# Im lost



## Inhelp (Jul 27, 2013)

My wife cheated on me with two guys at the same time! A few weeks ago she went to the bar with her friend (a friend that I have never gotten along with). While they were there Her friend told her that I tried to kiss her once 2 years ago which is not true.
So my wife claims that she was mad at me because of this story and proceeded to go down the street to a dance club.She says she didn't go looking for guys she just didn't turn them away. I got home around 12:30 am and finding that she was not home tried calling several times with no answer. She ended up walking back to her friends house with one guy while her friend drove the other guy back to her place. She claims that after a little while of hanging out she decided to lay down on her friends bed. A few minutes later the guy she walked back there with came in and they started fooling around, then the other guy came in and had his way with her first. She has lied from day one abut anything. I showed her video of her at a store with the one guy and she still denied it. Then she walked over to the cabinet and drank a bottle of sleeping pills! It wasn't until later that night in the hospital that she admitted she had done anything. Then it took another day for her to admit that she did the other guy. I don't now what to do. I love my wife with all of my heart. Ive asked if she said no at any point and she did not. She says she told them to were condoms. which means she was aware. Sorry if this is a little scattered.


----------



## lenzi (Apr 10, 2012)

The biggest problem is that your wife naturally believed a made up story that your friend told her, rather than checking with you first.

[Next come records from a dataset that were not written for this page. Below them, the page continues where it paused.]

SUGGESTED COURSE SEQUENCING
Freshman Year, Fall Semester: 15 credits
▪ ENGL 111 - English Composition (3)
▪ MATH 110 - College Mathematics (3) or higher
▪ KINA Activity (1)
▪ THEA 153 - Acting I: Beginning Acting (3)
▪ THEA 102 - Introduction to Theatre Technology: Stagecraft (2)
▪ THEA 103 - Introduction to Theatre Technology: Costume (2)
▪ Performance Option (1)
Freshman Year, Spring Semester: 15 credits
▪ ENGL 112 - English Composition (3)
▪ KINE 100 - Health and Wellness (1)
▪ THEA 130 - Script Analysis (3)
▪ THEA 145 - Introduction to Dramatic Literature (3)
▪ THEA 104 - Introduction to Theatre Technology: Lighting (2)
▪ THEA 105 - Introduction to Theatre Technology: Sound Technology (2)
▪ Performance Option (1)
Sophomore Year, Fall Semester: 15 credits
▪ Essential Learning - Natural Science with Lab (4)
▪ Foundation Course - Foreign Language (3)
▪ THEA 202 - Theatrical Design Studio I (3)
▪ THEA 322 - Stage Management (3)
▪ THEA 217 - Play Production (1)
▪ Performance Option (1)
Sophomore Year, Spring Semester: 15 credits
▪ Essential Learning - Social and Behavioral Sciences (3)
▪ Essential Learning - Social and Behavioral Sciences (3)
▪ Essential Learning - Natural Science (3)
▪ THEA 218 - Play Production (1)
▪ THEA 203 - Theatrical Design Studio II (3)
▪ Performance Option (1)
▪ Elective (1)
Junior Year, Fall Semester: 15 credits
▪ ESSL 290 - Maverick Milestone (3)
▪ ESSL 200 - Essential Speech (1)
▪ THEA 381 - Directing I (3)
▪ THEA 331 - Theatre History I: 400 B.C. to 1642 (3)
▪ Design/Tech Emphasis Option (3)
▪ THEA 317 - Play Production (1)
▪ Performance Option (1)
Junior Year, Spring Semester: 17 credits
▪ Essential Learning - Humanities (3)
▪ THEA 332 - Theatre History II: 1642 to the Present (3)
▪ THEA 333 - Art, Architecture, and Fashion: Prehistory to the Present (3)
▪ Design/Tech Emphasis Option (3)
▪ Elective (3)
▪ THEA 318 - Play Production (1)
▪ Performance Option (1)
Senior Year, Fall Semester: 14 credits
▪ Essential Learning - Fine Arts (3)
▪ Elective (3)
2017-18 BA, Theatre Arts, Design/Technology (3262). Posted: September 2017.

Well ok, screwing 2 guys on the same night might also be the biggest problem. 

Then again, attempted suicide scores relatively high on the biggest problem list too.

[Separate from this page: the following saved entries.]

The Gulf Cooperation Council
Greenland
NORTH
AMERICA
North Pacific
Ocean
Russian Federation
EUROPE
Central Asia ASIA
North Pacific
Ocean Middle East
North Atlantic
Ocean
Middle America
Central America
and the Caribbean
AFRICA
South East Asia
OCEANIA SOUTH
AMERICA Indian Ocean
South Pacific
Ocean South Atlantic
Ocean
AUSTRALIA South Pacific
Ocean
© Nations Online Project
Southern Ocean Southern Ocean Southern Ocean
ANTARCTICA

She continues to lie to you in the face of indisputable evidence. The continued deception is also a big problem but probably not as big as the other three. 

At least she told them to wear condoms. Sorry just trying to find something positive about your story.

If it was me, I'd walk.


----------



## movin on (Jan 24, 2012)

She told them to wear condoms? 

Don't know if I would believe that.
_Posted via Mobile Device_


----------



## bryanp (Aug 25, 2011)

This is such a terrible story. Why would she immediately believe what a so-called friend tell you and then go have sex with 2 guys she meets at a bar? Just because she said use a condom does not mean that they did. You both need to get tested for STD's.

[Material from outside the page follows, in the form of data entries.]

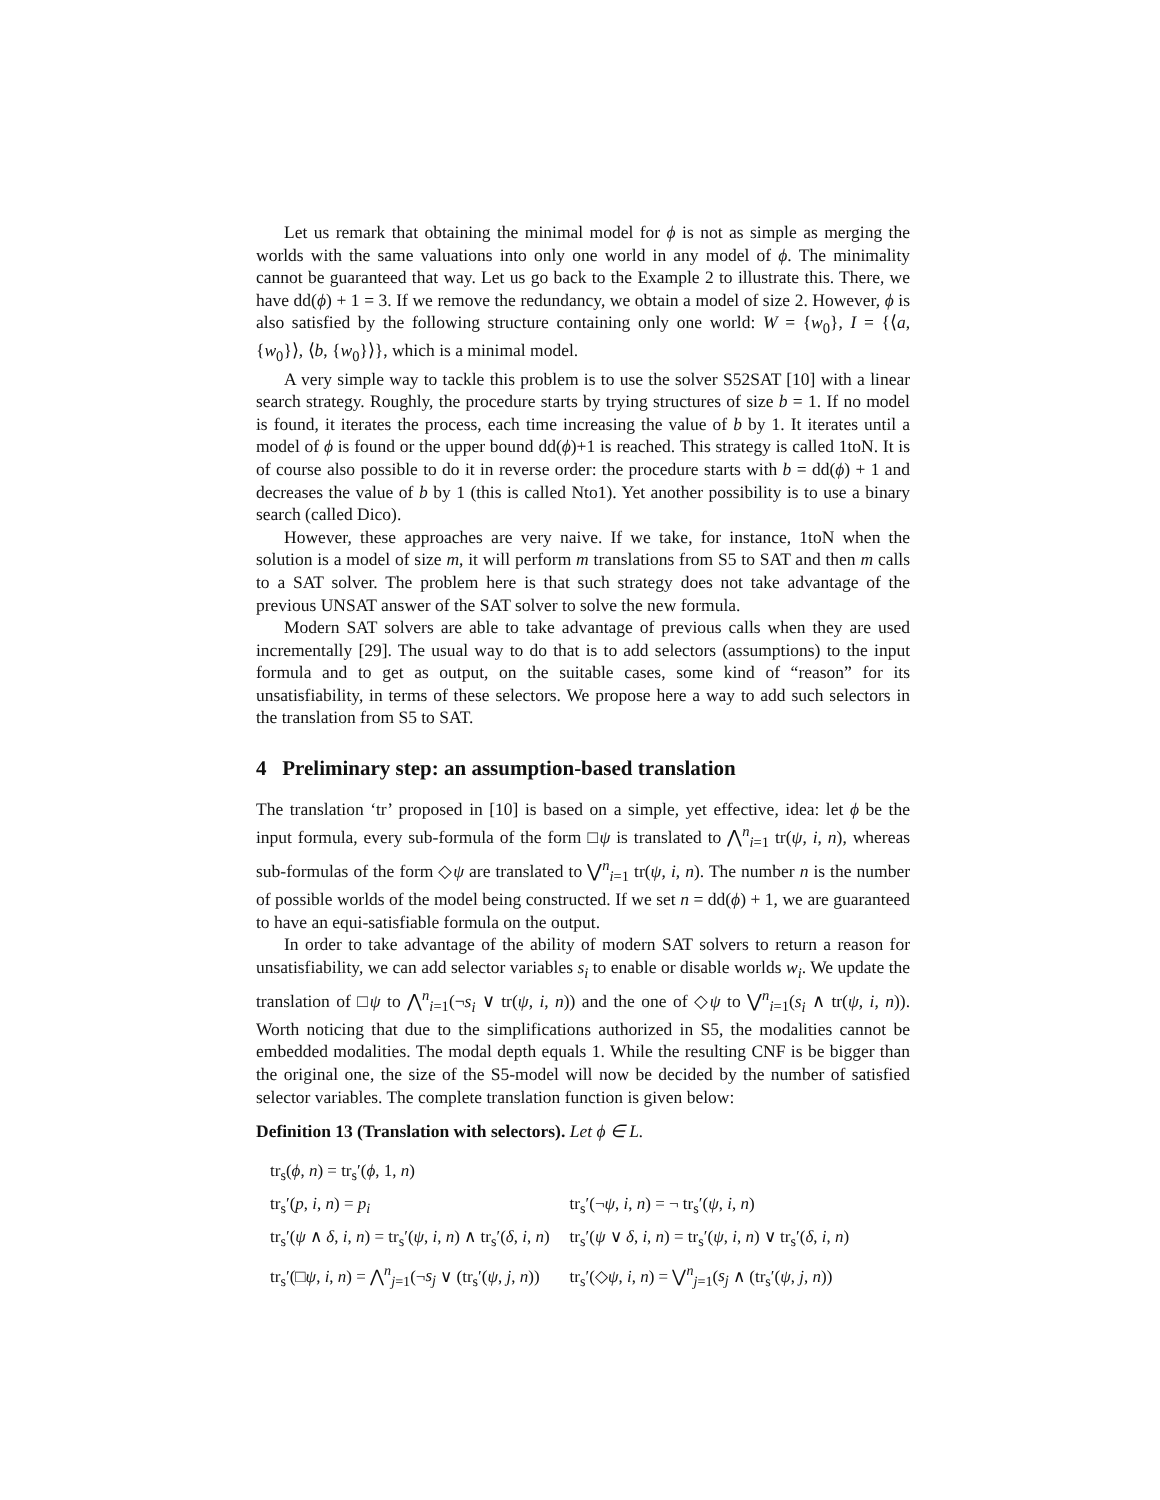Let us remark that obtaining the minimal model for ϕ is not as simple as merging the worlds with the same valuations into only one world in any model of ϕ. The minimality cannot be guaranteed that way. Let us go back to the Example 2 to illustrate this. There, we have dd(ϕ) + 1 = 3. If we remove the redundancy, we obtain a model of size 2. However, ϕ is also satisfied by the following structure containing only one world: W = {w<sub>0</sub>}, I = {⟨a, {w<sub>0</sub>}⟩, ⟨b, {w<sub>0</sub>}⟩}, which is a minimal model.
A very simple way to tackle this problem is to use the solver S52SAT [10] with a linear search strategy. Roughly, the procedure starts by trying structures of size b = 1. If no model is found, it iterates the process, each time increasing the value of b by 1. It iterates until a model of ϕ is found or the upper bound dd(ϕ)+1 is reached. This strategy is called 1toN. It is of course also possible to do it in reverse order: the procedure starts with b = dd(ϕ) + 1 and decreases the value of b by 1 (this is called Nto1). Yet another possibility is to use a binary search (called Dico).
However, these approaches are very naive. If we take, for instance, 1toN when the solution is a model of size m, it will perform m translations from S5 to SAT and then m calls to a SAT solver. The problem here is that such strategy does not take advantage of the previous UNSAT answer of the SAT solver to solve the new formula.
Modern SAT solvers are able to take advantage of previous calls when they are used incrementally [29]. The usual way to do that is to add selectors (assumptions) to the input formula and to get as output, on the suitable cases, some kind of “reason” for its unsatisfiability, in terms of these selectors. We propose here a way to add such selectors in the translation from S5 to SAT.
4 Preliminary step: an assumption-based translation
The translation ‘tr’ proposed in [10] is based on a simple, yet effective, idea: let ϕ be the input formula, every sub-formula of the form □ψ is translated to ⋀<sup>n</sup><sub>i=1</sub> tr(ψ, i, n), whereas sub-formulas of the form ◇ψ are translated to ⋁<sup>n</sup><sub>i=1</sub> tr(ψ, i, n). The number n is the number of possible worlds of the model being constructed. If we set n = dd(ϕ) + 1, we are guaranteed to have an equi-satisfiable formula on the output.
In order to take advantage of the ability of modern SAT solvers to return a reason for unsatisfiability, we can add selector variables s<sub>i</sub> to enable or disable worlds w<sub>i</sub>. We update the translation of □ψ to ⋀<sup>n</sup><sub>i=1</sub>(¬s<sub>i</sub> ∨ tr(ψ, i, n)) and the one of ◇ψ to ⋁<sup>n</sup><sub>i=1</sub>(s<sub>i</sub> ∧ tr(ψ, i, n)). Worth noticing that due to the simplifications authorized in S5, the modalities cannot be embedded modalities. The modal depth equals 1. While the resulting CNF is be bigger than the original one, the size of the S5-model will now be decided by the number of satisfied selector variables. The complete translation function is given below:
Definition 13 (Translation with selectors). Let ϕ ∈ L.
| tr<sub>s</sub>( ϕ , n ) = tr<sub>s</sub>′( ϕ , 1, n ) | |
| tr<sub>s</sub>′( p , i , n ) = p<sub>i</sub> | tr<sub>s</sub>′(¬ ψ , i , n ) = ¬ tr<sub>s</sub>′( ψ , i , n ) |
| tr<sub>s</sub>′( ψ ∧ δ , i , n ) = tr<sub>s</sub>′( ψ , i , n ) ∧ tr<sub>s</sub>′( δ , i , n ) | tr<sub>s</sub>′( ψ ∨ δ , i , n ) = tr<sub>s</sub>′( ψ , i , n ) ∨ tr<sub>s</sub>′( δ , i , n ) |
| tr<sub>s</sub>′(□ ψ , i , n ) = ⋀<sup>n</sup><sub>j=1</sub>(¬ s<sub>j</sub> ∨ (tr<sub>s</sub>′( ψ , j , n )) | tr<sub>s</sub>′(◇ ψ , i , n ) = ⋁<sup>n</sup><sub>j=1</sub>( s<sub>j</sub> ∧ (tr<sub>s</sub>′( ψ , j , n )) |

She has a great many problems that is beyond your scope of dealing with. When she gets better it will be important for you to look at your various options.

I question whether this is her first time engaging in this type of behavior. Somebody tells her that her husband tried to kiss her 2 years ago and immediately she go to look for sex with 2 different guys at the same time? I question her history. It does not make sense and you know it. It sounds like that this is the first time she got caught.


----------



## Will_Kane (Feb 26, 2012)

I'm a little confused. You tell a story about your wife doing two guys in the same night at her toxic friend's house a few weeks ago. It sounds like a one-time occurrence, and it sounds like when you confronted, she lied about the circumstances initially until you showed her what proof you had. It also sounds like she then tried to kill herself. Why? Shame? Guilt? Fear of losing you?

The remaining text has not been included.